September 1985

Pulmonary and Renal Responses to Furosemide in Infants With Stage III-IV Bronchopulmonary Dysplasia

Author Affiliations

From the Division of Neonatology, Cook County Children's Hospital, Chicago (Drs Patel, Yeh, Jain, and Pildes), and the Department of Pediatrics, University of Illinois College of Medicine, Chicago (Drs Yeh and Pildes).
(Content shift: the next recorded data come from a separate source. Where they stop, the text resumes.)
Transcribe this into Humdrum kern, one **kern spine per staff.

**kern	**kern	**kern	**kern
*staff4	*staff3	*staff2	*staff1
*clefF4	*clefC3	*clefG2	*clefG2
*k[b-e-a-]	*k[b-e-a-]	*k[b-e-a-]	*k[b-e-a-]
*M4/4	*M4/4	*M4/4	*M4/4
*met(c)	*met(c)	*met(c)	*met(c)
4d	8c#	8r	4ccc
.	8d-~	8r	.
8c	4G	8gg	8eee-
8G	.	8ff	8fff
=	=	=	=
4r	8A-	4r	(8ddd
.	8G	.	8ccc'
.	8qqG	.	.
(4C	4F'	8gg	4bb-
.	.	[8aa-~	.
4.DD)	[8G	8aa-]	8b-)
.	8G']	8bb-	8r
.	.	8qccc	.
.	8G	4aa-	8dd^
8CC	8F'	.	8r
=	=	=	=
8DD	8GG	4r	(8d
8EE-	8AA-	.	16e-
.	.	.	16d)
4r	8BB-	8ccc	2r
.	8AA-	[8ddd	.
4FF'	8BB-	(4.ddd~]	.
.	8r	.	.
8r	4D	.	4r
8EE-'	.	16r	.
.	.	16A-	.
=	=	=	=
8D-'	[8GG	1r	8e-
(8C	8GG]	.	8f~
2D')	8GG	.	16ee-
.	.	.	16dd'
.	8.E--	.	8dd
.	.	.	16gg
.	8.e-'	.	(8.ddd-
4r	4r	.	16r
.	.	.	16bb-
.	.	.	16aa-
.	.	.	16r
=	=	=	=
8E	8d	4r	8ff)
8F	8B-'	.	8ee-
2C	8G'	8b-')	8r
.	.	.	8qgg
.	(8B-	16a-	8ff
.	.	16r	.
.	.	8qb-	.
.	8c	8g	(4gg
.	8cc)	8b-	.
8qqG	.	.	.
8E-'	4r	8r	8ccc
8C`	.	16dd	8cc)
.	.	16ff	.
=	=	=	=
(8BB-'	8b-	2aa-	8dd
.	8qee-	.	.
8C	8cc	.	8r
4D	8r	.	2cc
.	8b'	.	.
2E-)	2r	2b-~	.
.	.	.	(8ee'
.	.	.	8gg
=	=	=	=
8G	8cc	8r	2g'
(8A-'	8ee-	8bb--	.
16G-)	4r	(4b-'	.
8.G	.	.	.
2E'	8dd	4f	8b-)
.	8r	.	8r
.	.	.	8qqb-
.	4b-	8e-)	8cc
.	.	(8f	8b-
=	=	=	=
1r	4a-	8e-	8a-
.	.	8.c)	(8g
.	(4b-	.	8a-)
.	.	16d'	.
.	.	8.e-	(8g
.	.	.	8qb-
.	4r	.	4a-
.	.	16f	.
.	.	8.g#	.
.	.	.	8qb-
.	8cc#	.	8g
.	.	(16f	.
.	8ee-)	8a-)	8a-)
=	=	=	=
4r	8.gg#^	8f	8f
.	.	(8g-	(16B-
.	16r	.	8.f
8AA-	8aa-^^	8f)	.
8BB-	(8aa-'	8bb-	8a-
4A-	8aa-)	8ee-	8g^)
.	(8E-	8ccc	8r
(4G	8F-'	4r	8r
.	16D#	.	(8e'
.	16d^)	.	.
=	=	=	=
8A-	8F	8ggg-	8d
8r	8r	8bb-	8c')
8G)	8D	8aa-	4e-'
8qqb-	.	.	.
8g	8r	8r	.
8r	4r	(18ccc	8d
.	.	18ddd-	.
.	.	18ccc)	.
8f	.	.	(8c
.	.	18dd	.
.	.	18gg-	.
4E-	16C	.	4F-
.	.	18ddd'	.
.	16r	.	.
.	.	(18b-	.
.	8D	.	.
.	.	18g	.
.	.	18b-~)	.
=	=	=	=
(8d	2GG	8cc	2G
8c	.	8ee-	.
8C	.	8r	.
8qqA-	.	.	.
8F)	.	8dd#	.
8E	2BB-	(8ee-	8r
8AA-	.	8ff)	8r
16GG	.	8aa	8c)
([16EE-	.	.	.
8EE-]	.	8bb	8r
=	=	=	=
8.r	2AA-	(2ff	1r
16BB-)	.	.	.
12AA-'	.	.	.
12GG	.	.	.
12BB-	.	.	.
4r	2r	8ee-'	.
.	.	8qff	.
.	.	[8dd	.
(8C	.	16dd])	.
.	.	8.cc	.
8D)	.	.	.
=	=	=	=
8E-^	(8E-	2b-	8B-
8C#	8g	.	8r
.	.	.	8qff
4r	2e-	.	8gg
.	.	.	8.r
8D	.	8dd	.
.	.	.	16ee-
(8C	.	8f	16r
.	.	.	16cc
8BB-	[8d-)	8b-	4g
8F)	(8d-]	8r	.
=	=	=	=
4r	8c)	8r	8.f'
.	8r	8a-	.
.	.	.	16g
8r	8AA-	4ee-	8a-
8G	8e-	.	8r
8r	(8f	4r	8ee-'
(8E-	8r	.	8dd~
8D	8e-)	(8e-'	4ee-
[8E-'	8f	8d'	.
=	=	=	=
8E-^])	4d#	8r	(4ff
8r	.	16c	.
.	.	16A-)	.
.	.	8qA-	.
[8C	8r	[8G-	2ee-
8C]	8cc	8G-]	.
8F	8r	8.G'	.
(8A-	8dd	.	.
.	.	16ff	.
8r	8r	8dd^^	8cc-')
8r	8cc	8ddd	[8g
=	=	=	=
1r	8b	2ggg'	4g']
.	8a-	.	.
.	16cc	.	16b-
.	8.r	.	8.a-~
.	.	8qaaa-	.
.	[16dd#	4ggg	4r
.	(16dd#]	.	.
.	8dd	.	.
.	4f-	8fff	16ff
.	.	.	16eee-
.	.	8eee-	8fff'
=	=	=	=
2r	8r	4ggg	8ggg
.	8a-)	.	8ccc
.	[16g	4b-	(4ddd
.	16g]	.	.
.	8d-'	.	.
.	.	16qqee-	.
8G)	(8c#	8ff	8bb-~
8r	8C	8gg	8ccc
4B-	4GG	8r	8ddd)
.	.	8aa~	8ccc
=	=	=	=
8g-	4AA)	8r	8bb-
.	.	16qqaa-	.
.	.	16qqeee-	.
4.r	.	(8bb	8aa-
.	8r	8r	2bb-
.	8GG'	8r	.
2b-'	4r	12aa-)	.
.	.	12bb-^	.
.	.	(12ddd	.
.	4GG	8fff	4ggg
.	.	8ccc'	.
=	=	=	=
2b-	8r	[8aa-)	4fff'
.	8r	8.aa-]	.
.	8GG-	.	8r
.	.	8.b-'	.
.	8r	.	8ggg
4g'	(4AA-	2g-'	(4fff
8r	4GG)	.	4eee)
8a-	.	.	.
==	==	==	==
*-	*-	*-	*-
Am J Dis Child. 1985;139(9):917-919. doi:10.1001/archpedi.1985.02140110071032

• Pulmonary and renal responses to furosemide were evaluated in ten infants with stage III-IV bronchopulmonary dysplasia. Furosemide was given intravenously for two doses, 1 and 2 mg/kg, at approximately 24-hour intervals. The following indices were evaluated in series before and after entry Into study: clinical respiratory distress syndrome score; blood pH; partial pressure of arterial carbon dioxide; alveolar-arterial oxygen gradient; urine output; glomerular filtration rate; fractional excretion of filtered sodium, chloride, potassium, and calcium; osmolar clearance; water clearance; and concentrations of serum electrolytes and calcium. A significant decrease in the respiratory distress syndrome score and in the partial pressure of arterial carbon dioxide was seen only transiently at two hours following each dose. There was no significant improvement in the alveolar-arterial oxygen gradient during the study. Furosemide induced diuresis and urinary excretion of sodium, chloride, potassium, and calcium. A significant decrease in serum chloride and potassium concentrations was seen at 48 hours after entry intostudy; serum sodium and calcium concentrations remained unchanged. This study has demonstrated that furosemide administration has only a short-term effect in the lung but has a potential for long-term complication on electrolytes and calcium balance in infants with well-established stage III-IV bronchopulmonary dysplasia.